At 0640 on 7 December 1941, the USS Ward spotted a periscope at the entrance to Pearl Harbor and fired upon it. Little did they know that they had just fired the first shots of World War Two for the United States.

A Shot for Posterity. The USS Ward's number three gun and its crew, cited for firing the first shot the day of Japan's raid on Hawaii. Official U.S. Navy Photograph, from the collections of the Naval History and Heritage Command.

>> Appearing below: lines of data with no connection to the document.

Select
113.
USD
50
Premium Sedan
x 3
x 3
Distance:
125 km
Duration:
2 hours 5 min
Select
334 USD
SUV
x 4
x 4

The periscope belonged to a Japanese midget submarine, one of five that sneaked into the harbor before the Japanese attack began. The submarines almost gave away the attack, as did radar detecting a group of aircraft heading for Pearl Harbor. The radar was mistaken for a group of B-17s expected from the mainland, and by the time calls were made to investigate the submarine, it was too late. When the Japanese dropped the first bombs, America was caught completely by surprise.

Air Raid on Pearl Harbor. This is not a drill.

Radio transmission from Pearl Harbor on 7 December 1941.

The Japanese targeted the American ships and aircraft, particularly the battleships docked at Battleship Row. A second wave of Japanese bombers continued to rain destruction upon the base. A few sailors managed to man anti-aircraft guns and fire back at the Japanese. Finally, by 0945, the Japanese broke off their attack and returned to their ships. The entire attack lasted less than two hours.

  • USS Ward Gunsight

  • USS Ward Gunsight

  • USS Ward Gunsight

USS Ward Gunsight

This gunsight belonged to the USS Ward, which fired the first shot of the Pacific War for the Americans by sinking a Japanese mini submarine that was trying to sneak into Pearl Harbor. The Ward was later converted to a high-speed transport and designated APD-16. The ship served off Guadalcanal, New Guinea, Cape Gloucester, Emirau Island, Leyte Gulf, and Mindoro. The Ward was badly damaged when it was struck by a Japanese “Betty” bomber in Ormoc Bay. Its crew was forced to abandon ship and it was scuttled on 7 December 1944.